Cameras are ready

Two cameras are now live for West nest jump day tomorrow morning. For links to the West nest inside camera and an Outside camera go to my main web page as usual:
Scroll down to just below the images/buttons that link to the cameras for some bullet items that provide tips about using them

Note: some people have been confused by the new-this-year video ad that plays very briefly before the video from a duck camera starts. There is no bypass for the ad but it is only a few seconds long. Play the ad and when it finishes, carefully touch/click the word “>> continue” that appears.

3 thoughts on “Cameras are ready”

  1. I had a hen use my duck box for the first time this year. Unfortunately, a raccoon was able to thwart my predator guard and raided the nest. The hen was able to escape. I installed a new and larger predator guard for next year. In your experience, will a hen return to the same area from a previous year even if the nest was compromised? Also, I am considering adding a second box, but I have heard various reports about far to space the boxes. How far apart are your boxes?


    1. Hello Samuel,

      I have read that ducks who are successful in raising a brood will often return to the same area in the next year. I’ve seen this occur when we’ve watched one on-camera that has some distinctive marking. One of them that we named Arabelle (“arrow bill” because she had an arrow shaped lighter area on her bill) nested here on two consecutive years and visited on the third year but another duck claimed the nest. They can live for a decade but with predation their lives are sometimes short. I don’t know about unsuccessful ducks returning. However at our site there is typically lots of competition for the nest boxes: I’ve seen 6 pairs of wood ducks in the yard during the “nest shopping” phase, all taking turns and competing to check out our two (lately three) nest boxes.

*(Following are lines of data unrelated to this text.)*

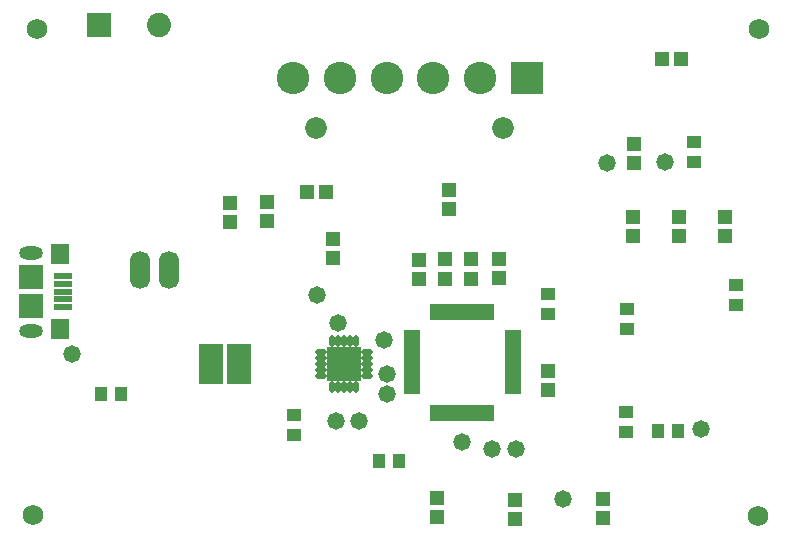
<source format=gts>
G04*
G04 #@! TF.GenerationSoftware,Altium Limited,Altium Designer,19.1.5 (86)*
G04*
G04 Layer_Color=8388736*
%FSLAX25Y25*%
%MOIN*%
G70*
G01*
G75*
%ADD29R,0.04737X0.04343*%
%ADD30R,0.08083X0.13792*%
%ADD31R,0.04737X0.04737*%
%ADD32R,0.04737X0.04737*%
%ADD33R,0.04343X0.04737*%
%ADD34R,0.11627X0.11627*%
%ADD35O,0.03950X0.01784*%
%ADD36O,0.01784X0.03950*%
%ADD37R,0.08280X0.08280*%
%ADD38R,0.06312X0.07099*%
%ADD39R,0.06115X0.02375*%
%ADD40R,0.05524X0.02769*%
%ADD41R,0.02769X0.05524*%
%ADD42R,0.05131X0.04658*%
%ADD43O,0.06737X0.12674*%
%ADD44C,0.07217*%
%ADD45R,0.10839X0.10839*%
%ADD46C,0.10839*%
%ADD47R,0.08083X0.08083*%
%ADD48C,0.08083*%
%ADD49O,0.07887X0.04343*%
%ADD50C,0.02769*%
%ADD51C,0.06800*%
%ADD52C,0.05800*%
D29*
X178500Y75253D02*
D03*
Y81946D02*
D03*
X227300Y125753D02*
D03*
Y132447D02*
D03*
X204500Y42593D02*
D03*
Y35900D02*
D03*
X205000Y76793D02*
D03*
Y70100D02*
D03*
X241300Y78354D02*
D03*
Y85046D02*
D03*
X94000Y41447D02*
D03*
Y34754D02*
D03*
D30*
X75500Y58600D02*
D03*
X66248D02*
D03*
D31*
X145500Y110350D02*
D03*
Y116650D02*
D03*
X162100Y87250D02*
D03*
Y93550D02*
D03*
X135700Y86950D02*
D03*
Y93250D02*
D03*
X107000Y100250D02*
D03*
Y93950D02*
D03*
X85000Y112450D02*
D03*
Y106150D02*
D03*
X72400Y112150D02*
D03*
Y105850D02*
D03*
X207300Y131950D02*
D03*
Y125650D02*
D03*
X237500Y107450D02*
D03*
Y101150D02*
D03*
X207000Y101100D02*
D03*
Y107399D02*
D03*
X222200Y101150D02*
D03*
Y107450D02*
D03*
X196900Y7250D02*
D03*
Y13550D02*
D03*
X167500Y13299D02*
D03*
Y7000D02*
D03*
X141600Y7450D02*
D03*
Y13750D02*
D03*
X178500Y49950D02*
D03*
Y56250D02*
D03*
D32*
X216650Y160300D02*
D03*
X222950D02*
D03*
X98150Y115900D02*
D03*
X104450D02*
D03*
D33*
X215253Y36200D02*
D03*
X221947D02*
D03*
X29553Y48500D02*
D03*
X36246D02*
D03*
X122153Y26100D02*
D03*
X128847D02*
D03*
D34*
X110500Y58600D02*
D03*
D35*
X118276Y62537D02*
D03*
Y60568D02*
D03*
Y58600D02*
D03*
Y56631D02*
D03*
Y54663D02*
D03*
X102724D02*
D03*
Y56631D02*
D03*
Y58600D02*
D03*
Y60568D02*
D03*
Y62537D02*
D03*
D36*
X114437Y50824D02*
D03*
X112469D02*
D03*
X110500D02*
D03*
X108531D02*
D03*
X106563D02*
D03*
Y66376D02*
D03*
X108531D02*
D03*
X110500D02*
D03*
X112469D02*
D03*
X114437D02*
D03*
D37*
X6268Y77976D02*
D03*
Y87424D02*
D03*
D38*
X15914Y70102D02*
D03*
Y95298D02*
D03*
D39*
X16800Y77582D02*
D03*
Y80141D02*
D03*
Y82700D02*
D03*
Y85259D02*
D03*
Y87818D02*
D03*
D40*
X166732Y68470D02*
D03*
Y65793D02*
D03*
Y63116D02*
D03*
Y60439D02*
D03*
Y57761D02*
D03*
Y55084D02*
D03*
Y52407D02*
D03*
Y49730D02*
D03*
X133268D02*
D03*
Y52407D02*
D03*
Y55084D02*
D03*
Y57761D02*
D03*
Y60439D02*
D03*
Y63116D02*
D03*
Y65793D02*
D03*
Y68470D02*
D03*
D41*
X159370Y42368D02*
D03*
X156693D02*
D03*
X154016D02*
D03*
X151339D02*
D03*
X148661D02*
D03*
X145984D02*
D03*
X143307D02*
D03*
X140630D02*
D03*
Y75832D02*
D03*
X143307D02*
D03*
X145984D02*
D03*
X148661D02*
D03*
X151339D02*
D03*
X154016D02*
D03*
X156693D02*
D03*
X159370D02*
D03*
D42*
X144169Y86753D02*
D03*
X152831D02*
D03*
Y93446D02*
D03*
X144169D02*
D03*
D43*
X52321Y89867D02*
D03*
X42479D02*
D03*
D44*
X163705Y137207D02*
D03*
X101342D02*
D03*
D45*
X171500Y153900D02*
D03*
D46*
X155909D02*
D03*
X140319D02*
D03*
X124728D02*
D03*
X109138D02*
D03*
X93547D02*
D03*
D47*
X28800Y171500D02*
D03*
D48*
X48800D02*
D03*
D49*
X6268Y69708D02*
D03*
Y95692D02*
D03*
D50*
Y69708D02*
D03*
Y95692D02*
D03*
X108335Y56435D02*
D03*
Y60765D02*
D03*
X112665Y56435D02*
D03*
Y60765D02*
D03*
D51*
X8200Y170200D02*
D03*
X248800Y170100D02*
D03*
X6800Y8100D02*
D03*
X248600Y7900D02*
D03*
D52*
X183600Y13400D02*
D03*
X229500Y37000D02*
D03*
X19900Y61800D02*
D03*
X198100Y125700D02*
D03*
X217600Y125800D02*
D03*
X150000Y32600D02*
D03*
X124000Y66600D02*
D03*
X168000Y30100D02*
D03*
X160000D02*
D03*
X101500Y81600D02*
D03*
X108500Y72100D02*
D03*
X125000Y55100D02*
D03*
Y48600D02*
D03*
X108000Y39600D02*
D03*
X115500D02*
D03*
M02*

</source>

      I’ve heard the same thing you mentioned, that they don’t like to be too close. Our two nest boxes are in the two back corners of our lot, about 60 feet apart. They can “see” each other across the lot and they face each other too (so that we can watch them from the house). The third one where we added a camera last year (where the hooded merganser nested) is in our neighbors yard across the creek; it’s about 40 feet from one of ours but they face in opposite directions and are screened by trees between them. All three of those have been occupied by incubating hens at the same time.